Complementing the IBD analysis, we utilised the “homozygous-by-descent” (HBD, or ROH) segments detected by refinedIBD, utilising segments > 1 cM in length. We detected total amounts of ROH in NL, Irish, and British individuals, first using all segments >1 cM in length (Supplementary Figs. 2829). We identified outliers’ individuals in several clusters; therefore, we excluded these based on an outlier exhibiting more than six standard deviations more than the average total length of ROH for the cluster that they belonged to.

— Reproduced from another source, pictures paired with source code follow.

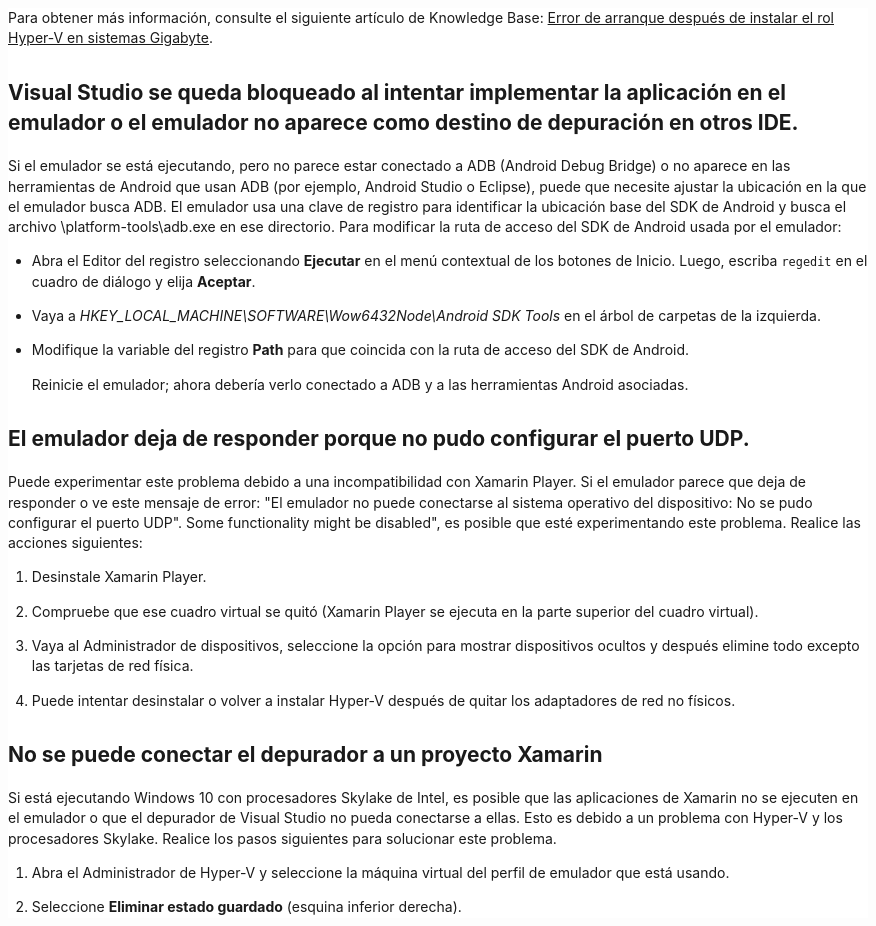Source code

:   Para obtener más información, consulte el siguiente artículo de Knowledge Base: [Error de arranque después de instalar el rol Hyper-V en sistemas Gigabyte](https://support.microsoft.com/en-us/kb/2693144).  
  
##  <a name="ADB"></a> Visual Studio se queda bloqueado al intentar implementar la aplicación en el emulador o el emulador no aparece como destino de depuración en otros IDE.  
 Si el emulador se está ejecutando, pero no parece estar conectado a ADB (Android Debug Bridge) o no aparece en las herramientas de Android que usan ADB (por ejemplo, Android Studio o Eclipse), puede que necesite ajustar la ubicación en la que el emulador busca ADB. El emulador usa una clave de registro para identificar la ubicación base del SDK de Android y busca el archivo \platform-tools\adb.exe en ese directorio. Para modificar la ruta de acceso del SDK de Android usada por el emulador:  
  
- Abra el Editor del registro seleccionando **Ejecutar** en el menú contextual de los botones de Inicio. Luego, escriba `regedit` en el cuadro de diálogo y elija **Aceptar**.  
  
- Vaya a *HKEY_LOCAL_MACHINE\SOFTWARE\Wow6432Node\Android SDK Tools* en el árbol de carpetas de la izquierda.  
  
- Modifique la variable del registro **Path** para que coincida con la ruta de acceso del SDK de Android.  
  
  Reinicie el emulador; ahora debería verlo conectado a ADB y a las herramientas Android asociadas.  
  
##  <a name="XamarinPlayer"></a> El emulador deja de responder porque no pudo configurar el puerto UDP.  
 Puede experimentar este problema debido a una incompatibilidad con Xamarin Player. Si el emulador parece que deja de responder o ve este mensaje de error: "El emulador no puede conectarse al sistema operativo del dispositivo: No se pudo configurar el puerto UDP".  Some functionality might be disabled", es posible que esté experimentando este problema. Realice las acciones siguientes:  
  
1.  Desinstale Xamarin Player.  
  
2.  Compruebe que ese cuadro virtual se quitó (Xamarin Player se ejecuta en la parte superior del cuadro virtual).  
  
3.  Vaya al Administrador de dispositivos, seleccione la opción para mostrar dispositivos ocultos y después elimine todo excepto las tarjetas de red física.  
  
4.  Puede intentar desinstalar o volver a instalar Hyper-V después de quitar los adaptadores de red no físicos.  
  
##  <a name="Skylake"></a> No se puede conectar el depurador a un proyecto Xamarin  
 Si está ejecutando Windows 10 con procesadores Skylake de Intel, es posible que las aplicaciones de Xamarin no se ejecuten en el emulador o que el depurador de Visual Studio no pueda conectarse a ellas. Esto es debido a un problema con Hyper-V y los procesadores Skylake. Realice los pasos siguientes para solucionar este problema.  
  
1.  Abra el Administrador de Hyper-V y seleccione la máquina virtual del perfil de emulador que está usando.  
  
2.  Seleccione **Eliminar estado guardado** (esquina inferior derecha).  
  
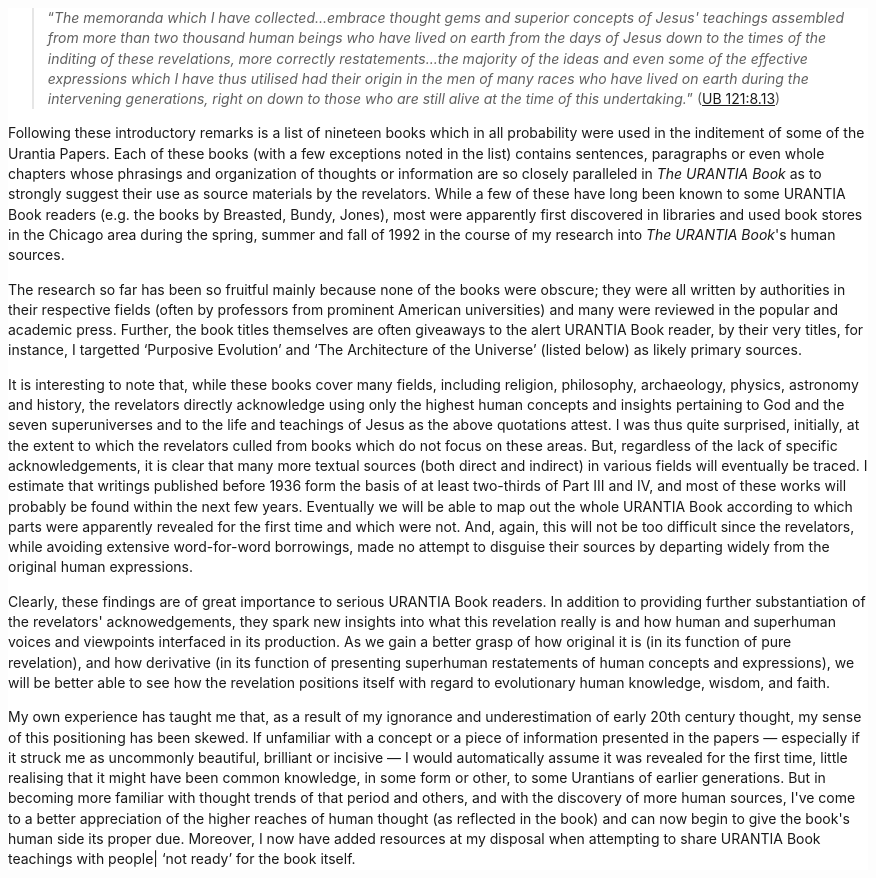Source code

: > “_The memoranda which I have collected...embrace thought gems and superior concepts of Jesus' teachings assembled from more than two thousand human beings who have lived on earth from the days of Jesus down to the times of the inditing of these revelations, more correctly restatements...the majority of the ideas and even some of the effective expressions which I have thus utilised had their origin in the men of many races who have lived on earth during the intervening generations, right on down to those who are still alive at the time of this undertaking._” ([UB 121:8.13](/en/The_Urantia_Book/121#p8_13))

Following these introductory remarks is a list of nineteen books which in all probability were used in the inditement of some of the Urantia Papers. Each of these books (with a few exceptions noted in the list) contains sentences, paragraphs or even whole chapters whose phrasings and organization of thoughts or information are so closely paralleled in _The URANTIA Book_ as to strongly suggest their use as source materials by the revelators. While a few of these have long been known to some URANTIA Book readers (e.g. the books by Breasted, Bundy, Jones), most were apparently first discovered in libraries and used book stores in the Chicago area during the spring, summer and fall of 1992 in the course of my research into _The URANTIA Book_'s human sources.

The research so far has been so fruitful mainly because none of the books were obscure; they were all written by authorities in their respective fields (often by professors from prominent American universities) and many were reviewed in the popular and academic press. Further, the book titles themselves are often giveaways to the alert URANTIA Book reader, by their very titles, for instance, I targetted ‘Purposive Evolution’ and ‘The Architecture of the Universe’ (listed below) as likely primary sources.

It is interesting to note that, while these books cover many fields, including religion, philosophy, archaeology, physics, astronomy and history, the revelators directly acknowledge using only the highest human concepts and insights pertaining to God and the seven superuniverses and to the life and teachings of Jesus as the above quotations attest. I was thus quite surprised, initially, at the extent to which the revelators culled from books which do not focus on these areas. But, regardless of the lack of specific acknowledgements, it is clear that many more textual sources (both direct and indirect) in various fields will eventually be traced. I estimate that writings published before 1936 form the basis of at least two-thirds of Part III and IV, and most of these works will probably be found within the next few years. Eventually we will be able to map out the whole URANTIA Book according to which parts were apparently revealed for the first time and which were not. And, again, this will not be too difficult since the revelators, while avoiding extensive word-for-word borrowings, made no attempt to disguise their sources by departing widely from the original human expressions.

Clearly, these findings are of great importance to serious URANTIA Book readers. In addition to providing further substantiation of the revelators' acknowedgements, they spark new insights into what this revelation really is and how human and superhuman voices and viewpoints interfaced in its production. As we gain a better grasp of how original it is (in its function of pure revelation), and how derivative (in its function of presenting superhuman restatements of human concepts and expressions), we will be better able to see how the revelation positions itself with regard to evolutionary human knowledge, wisdom, and faith.

My own experience has taught me that, as a result of my ignorance and underestimation of early 20th century thought, my sense of this positioning has been skewed. If unfamiliar with a concept or a piece of information presented in the papers — especially if it struck me as uncommonly beautiful, brilliant or incisive — I would automatically assume it was revealed for the first time, little realising that it might have been common knowledge, in some form or other, to some Urantians of earlier generations. But in becoming more familiar with thought trends of that period and others, and with the discovery of more human sources, I've come to a better appreciation of the higher reaches of human thought (as reflected in the book) and can now begin to give the book's human side its proper due. Moreover, I now have added resources at my disposal when attempting to share URANTIA Book teachings with people| ‘not ready’ for the book itself.
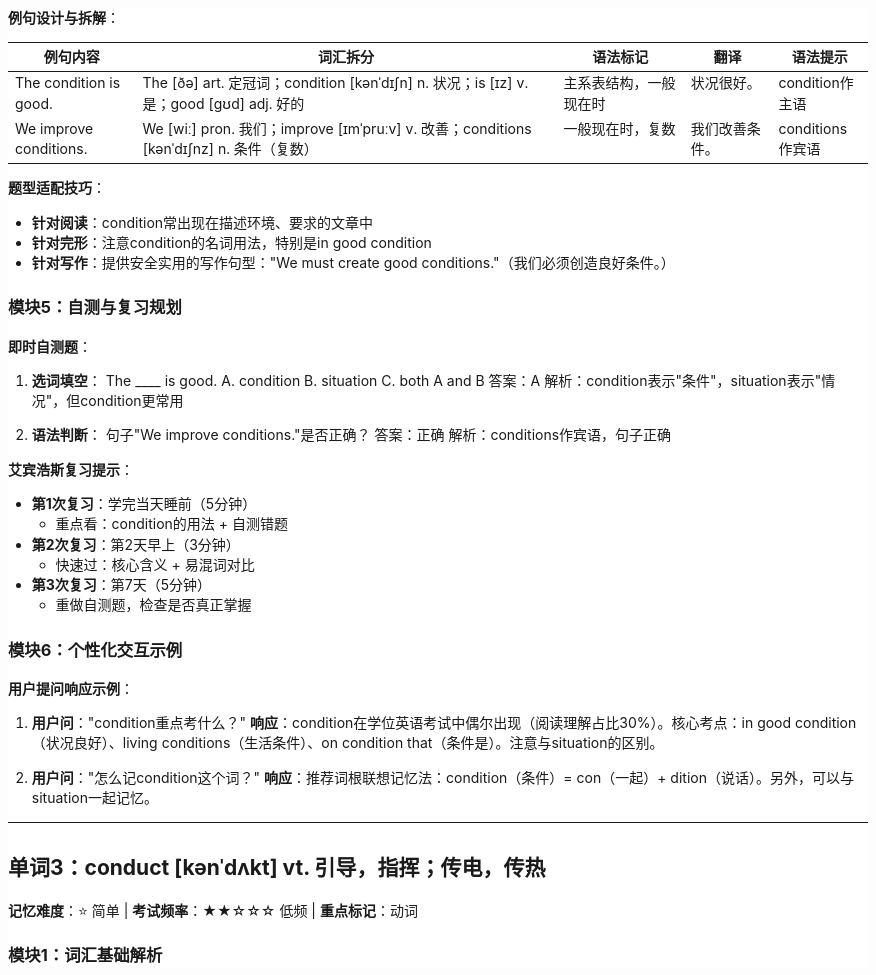 **例句设计与拆解**：

| 例句内容 | 词汇拆分 | 语法标记 | 翻译 | 语法提示 |
|---------|---------|---------|------|----------|
| The condition is good. | The [ðə] art. 定冠词；condition [kənˈdɪʃn] n. 状况；is [ɪz] v. 是；good [ɡʊd] adj. 好的 | 主系表结构，一般现在时 | 状况很好。 | condition作主语 |
| We improve conditions. | We [wiː] pron. 我们；improve [ɪmˈpruːv] v. 改善；conditions [kənˈdɪʃnz] n. 条件（复数） | 一般现在时，复数 | 我们改善条件。 | conditions作宾语 |

**题型适配技巧**：
- **针对阅读**：condition常出现在描述环境、要求的文章中
- **针对完形**：注意condition的名词用法，特别是in good condition
- **针对写作**：提供安全实用的写作句型："We must create good conditions."（我们必须创造良好条件。）

### 模块5：自测与复习规划

**即时自测题**：

1. **选词填空**：
   The ____ is good.
   A. condition  B. situation  C. both A and B
   答案：A
   解析：condition表示"条件"，situation表示"情况"，但condition更常用

2. **语法判断**：
   句子"We improve conditions."是否正确？
   答案：正确
   解析：conditions作宾语，句子正确

**艾宾浩斯复习提示**：
- **第1次复习**：学完当天睡前（5分钟）
  - 重点看：condition的用法 + 自测错题
- **第2次复习**：第2天早上（3分钟）
  - 快速过：核心含义 + 易混词对比
- **第3次复习**：第7天（5分钟）
  - 重做自测题，检查是否真正掌握

### 模块6：个性化交互示例

**用户提问响应示例**：

1. **用户问**："condition重点考什么？"
   **响应**：condition在学位英语考试中偶尔出现（阅读理解占比30%）。核心考点：in good condition（状况良好）、living conditions（生活条件）、on condition that（条件是）。注意与situation的区别。

2. **用户问**："怎么记condition这个词？"
   **响应**：推荐词根联想记忆法：condition（条件）= con（一起）+ dition（说话）。另外，可以与situation一起记忆。

---

## 单词3：conduct [kənˈdʌkt] vt. 引导，指挥；传电，传热

**记忆难度**：⭐ 简单 | **考试频率**：★★☆☆☆ 低频 | **重点标记**：动词

### 模块1：词汇基础解析
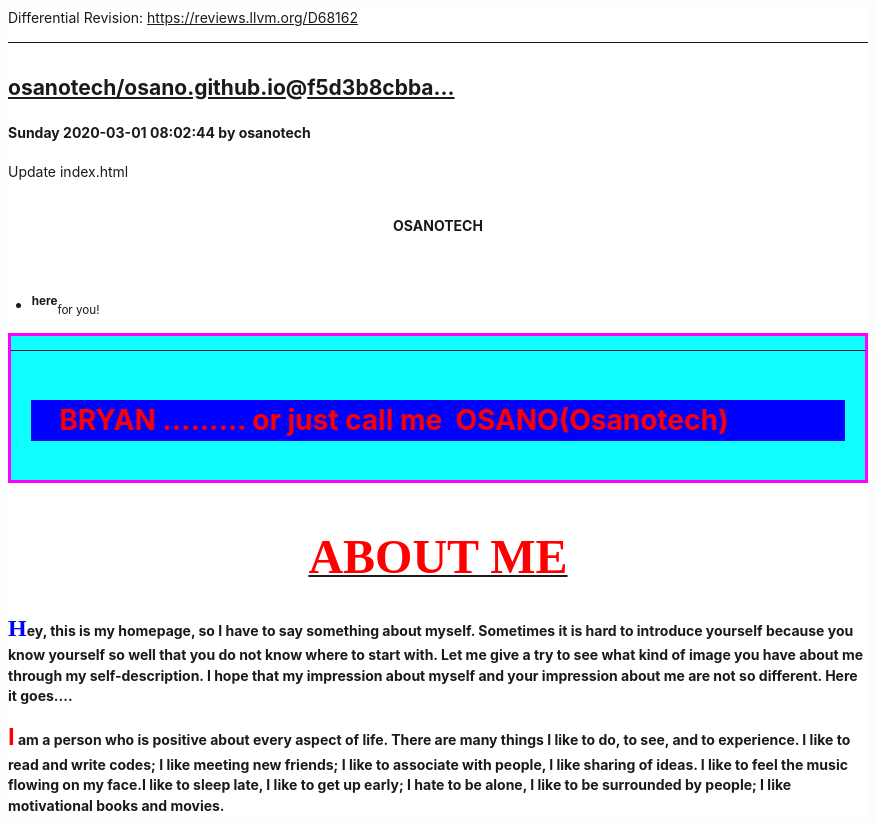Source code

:Differential Revision: https://reviews.llvm.org/D68162

---
## [osanotech/osano.github.io](https://github.com/osanotech/osano.github.io)@[f5d3b8cbba...](https://github.com/osanotech/osano.github.io/commit/f5d3b8cbba88d7fed8fbb36b0bc0e20b805e912d)
#### Sunday 2020-03-01 08:02:44 by osanotech

Update index.html

<!DOCTYPE html>
<html>
<title>OSANO</title>

<head><script data-ad-client="ca-pub-1956484825193057" async src="https://pagead2.googlesyndication.com/pagead/js/adsbygoogle.js"></script>
<link rel="stylesheet" type="text/css" href="styling.css">
<meta name="viewport" content=Width=device-width,initial-scale=1.0/>
<br><header>
            <div align="center" class="topHeader" id="divHeader"><b>OSANOTECH</b></div>
        </header>
	
</head>



<div class="header">   
 <ul bgcolor="gold" >
	 <li><sup><b>here</b></sup><sub>for you!</sub>
  </ul>
  
  </div>
  
  
  
  
<div class style="width=device-width,initial-scale=1.0float:center; background-color:#0fffff; border:3px solid magenta">
<hr>
<h1><font font= "56", color="red">
<center><marquee behavior="alternate" bgcolor="blue" hspace="20" vspace="10">BRYAN .........
or just call me &nbsp;OSANO(Osanotech)</marquee></center></font></font></h1>
 
  </div>
   </p>
<h1><center><b><u>
<font face="CHILLER" color="RED" size="+4">ABOUT ME</font></u></b></center></h1>
<p> 

<b>
<font face="ALGERIAN" color="blue" size="+2">H</font>ey, this is my homepage, so I have to say something about myself.
Sometimes it is hard to introduce yourself because you know yourself so
well that you do not know where to start with.  Let me give a try to see
what kind of image you have about me through my self-description.  I hope
that my impression about myself and your impression about me are not so
different.  Here it goes....
</b>
<p>
<b>
<font face="arial" color="red" size="+2">I</font> am a person who is positive about every aspect of life.  There are many
things I like to do, to see, and to experience.  I like to read and
write codes;  I like meeting new friends; I like to associate with people, I like sharing of ideas. I like to feel the music flowing on my face.I like to sleep late, I like to get up early;
I hate to be alone, I like to be surrounded by people; I like motivational books and  movies.
 </b>
</p>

This resulted in 26 individuals excluded from cluster-wide averages of ROH sharing, which were calculated over binned lengths (in cM) of; [4,8], [8–12], [12,20], and finally [20,200]. Further, we calculated the average total length of ROH > 1 cM detected in each NL, Irish, or British cluster.

To estimate NL-specific allele drift of frequencies, we estimated two sets of Patterson’s D statistic for each NL cluster, using the same methodology in NL Irish-British Ancestry. One D statistic arrangement of populations tested the comparative allele shifting between Irish references and 500 random NL individuals not members of the tested cluster X (D(YRI, X; Ireland, NL)), and the other arrangement comparing English references to the same 500 random NL subset (D(YRI, X; England, NL)) (Fig. 5b). An excess of NL allele sharing in both tests may indicate NL-specific drift independent of Ireland or England.

Statistics and reproducibility

The summary statistics presented in the study were all calculated in the statistical computing language R63 v4.1.3, using Rstudio. When calculating the average of a group we state whether we use the arithmetic mean or median. We calculate standard deviation using the R function sd(), and the standard error from dividing the standard deviation from the squared root of the number of observations in the group (typically sample size). When we have randomly chosen observations we have used the sample() function from R, sampling without replacement unless otherwise specified.